Job item: Return, verbatim and in full, the records that follow, but not their pictures.

[Extracted page text data]
[Start of Attachment]
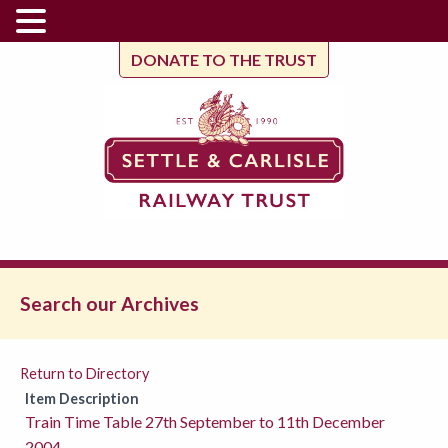
DONATE TO THE TRUST
Search our Archives
Return to Directory
Item Description
Train Time Table 27th September to 11th December
2004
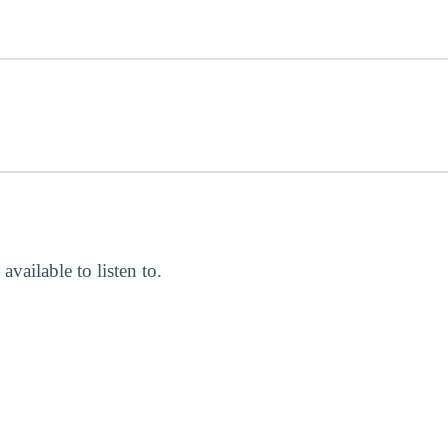
 available to listen to.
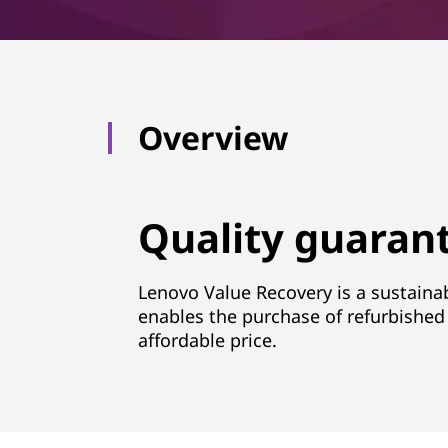
Overview
Quality guarant
Lenovo Value Recovery is a sustainab
enables the purchase of refurbished 
affordable price.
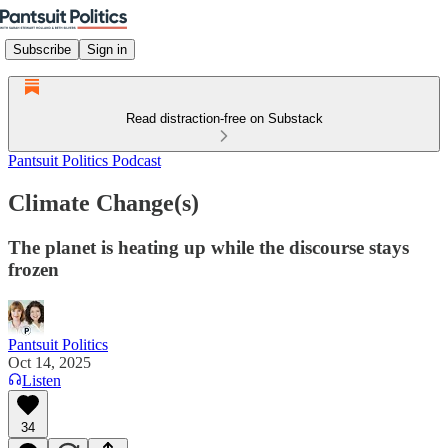
Subscribe
Sign in
Read distraction-free on Substack
Pantsuit Politics Podcast
Climate Change(s)
The planet is heating up while the discourse stays
frozen
Pantsuit Politics
Oct 14, 2025
Listen
34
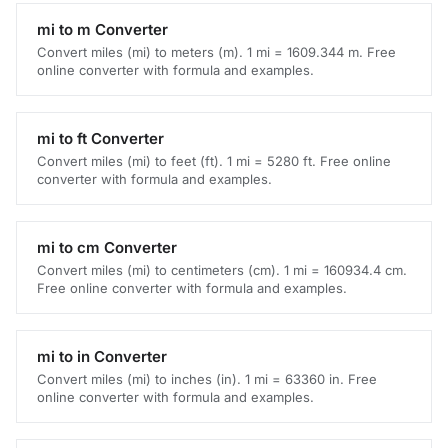
mi to m Converter
Convert miles (mi) to meters (m). 1 mi = 1609.344 m. Free
online converter with formula and examples.
mi to ft Converter
Convert miles (mi) to feet (ft). 1 mi = 5280 ft. Free online
converter with formula and examples.
mi to cm Converter
Convert miles (mi) to centimeters (cm). 1 mi = 160934.4 cm.
Free online converter with formula and examples.
mi to in Converter
Convert miles (mi) to inches (in). 1 mi = 63360 in. Free
online converter with formula and examples.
[End of Attachment]
Written answer:
DONATE TO THE TRUST
Search our Archives
Return to Directory
Item Description
Train Time Table 27th September to 11th December
2004
 available to listen to.
Overview
Quality guarant
Lenovo Value Recovery is a sustainab
enables the purchase of refurbished 
affordable price.
Subscribe
Sign in
Read distraction-free on Substack
Pantsuit Politics Podcast
Climate Change(s)
The planet is heating up while the discourse stays
frozen
Pantsuit Politics
Oct 14, 2025
Listen
34
mi to m Converter
Convert miles (mi) to meters (m). 1 mi = 1609.344 m. Free
online converter with formula and examples.
mi to ft Converter
Convert miles (mi) to feet (ft). 1 mi = 5280 ft. Free online
converter with formula and examples.
mi to cm Converter
Convert miles (mi) to centimeters (cm). 1 mi = 160934.4 cm.
Free online converter with formula and examples.
mi to in Converter
Convert miles (mi) to inches (in). 1 mi = 63360 in. Free
online converter with formula and examples.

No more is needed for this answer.